Nous renonçons à la vraie vie. La plupart la conçoivent (la « pensent », disent-ils à présent) comme une partie de Monopoly : « Pousse-toi de là que j'm'y mette » – obstacles artificiels et d'autant plus prégnants.
Absence de chair : abandonner sa femme, se convertir au judaïsme, longue abstinence ; chaste amitié (poussée très loin tout de même). Découverte de nouveaux itinéraires Rires de bonheur, « Je suis bien aise de te voir », extirpation du vieil Adam, réfection de sa vie, peur de la perte d'Eve. Des éclairs dans la tête.

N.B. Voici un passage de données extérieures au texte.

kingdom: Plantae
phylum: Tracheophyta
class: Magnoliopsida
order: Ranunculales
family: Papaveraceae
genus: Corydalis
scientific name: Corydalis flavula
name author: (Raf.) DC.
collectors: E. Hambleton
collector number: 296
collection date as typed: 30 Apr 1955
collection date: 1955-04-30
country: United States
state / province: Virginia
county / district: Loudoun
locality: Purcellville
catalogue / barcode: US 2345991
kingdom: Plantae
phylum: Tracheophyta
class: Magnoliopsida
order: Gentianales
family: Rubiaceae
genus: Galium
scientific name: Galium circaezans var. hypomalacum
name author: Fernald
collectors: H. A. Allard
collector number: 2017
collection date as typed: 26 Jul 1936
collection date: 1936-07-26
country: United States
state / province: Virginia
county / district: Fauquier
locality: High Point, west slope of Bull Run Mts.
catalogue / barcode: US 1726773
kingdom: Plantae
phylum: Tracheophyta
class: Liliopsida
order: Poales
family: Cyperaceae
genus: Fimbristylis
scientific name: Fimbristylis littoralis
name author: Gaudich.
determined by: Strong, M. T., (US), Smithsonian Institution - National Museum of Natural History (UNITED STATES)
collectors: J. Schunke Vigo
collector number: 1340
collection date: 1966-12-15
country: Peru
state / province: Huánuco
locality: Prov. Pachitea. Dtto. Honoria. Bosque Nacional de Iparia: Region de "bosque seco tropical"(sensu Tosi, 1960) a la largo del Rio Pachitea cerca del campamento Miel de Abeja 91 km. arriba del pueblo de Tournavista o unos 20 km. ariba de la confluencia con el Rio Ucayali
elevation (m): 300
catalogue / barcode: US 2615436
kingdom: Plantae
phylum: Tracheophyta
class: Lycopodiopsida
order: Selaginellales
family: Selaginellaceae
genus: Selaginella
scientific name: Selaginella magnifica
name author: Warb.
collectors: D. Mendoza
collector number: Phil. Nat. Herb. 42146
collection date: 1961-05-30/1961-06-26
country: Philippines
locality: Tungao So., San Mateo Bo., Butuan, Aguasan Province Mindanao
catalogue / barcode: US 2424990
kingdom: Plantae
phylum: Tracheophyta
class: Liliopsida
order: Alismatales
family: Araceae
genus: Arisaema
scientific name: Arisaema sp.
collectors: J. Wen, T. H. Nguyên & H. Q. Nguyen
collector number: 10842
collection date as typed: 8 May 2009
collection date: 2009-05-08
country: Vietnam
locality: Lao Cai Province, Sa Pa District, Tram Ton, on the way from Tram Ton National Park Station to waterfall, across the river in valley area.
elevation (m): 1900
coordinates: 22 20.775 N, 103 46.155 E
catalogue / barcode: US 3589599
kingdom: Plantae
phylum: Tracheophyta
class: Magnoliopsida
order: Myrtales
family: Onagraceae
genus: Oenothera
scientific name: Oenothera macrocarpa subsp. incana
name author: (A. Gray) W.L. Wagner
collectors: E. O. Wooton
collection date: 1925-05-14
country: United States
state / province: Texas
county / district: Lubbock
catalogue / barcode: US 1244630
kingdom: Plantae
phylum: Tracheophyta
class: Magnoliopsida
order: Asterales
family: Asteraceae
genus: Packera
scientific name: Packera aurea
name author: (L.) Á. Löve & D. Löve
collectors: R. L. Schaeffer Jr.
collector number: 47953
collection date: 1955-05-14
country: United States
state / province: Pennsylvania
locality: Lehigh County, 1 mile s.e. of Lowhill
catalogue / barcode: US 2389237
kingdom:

Projet : revente des maisons. Je ne veux rien savoir. C'est moi le plus âgé, à elle de renoncer à son couple. Elle me montre la vignette immobilière d'une maison à Barsac, à ses frais, où je ne viendrais pas dit-elle - Hanim Hanim, combien vous seriez mieux seule, plutôt qu'avec moi, plutôt que dans la compagnie de cet ivrogne obtus à cheveux roux, le Berbère.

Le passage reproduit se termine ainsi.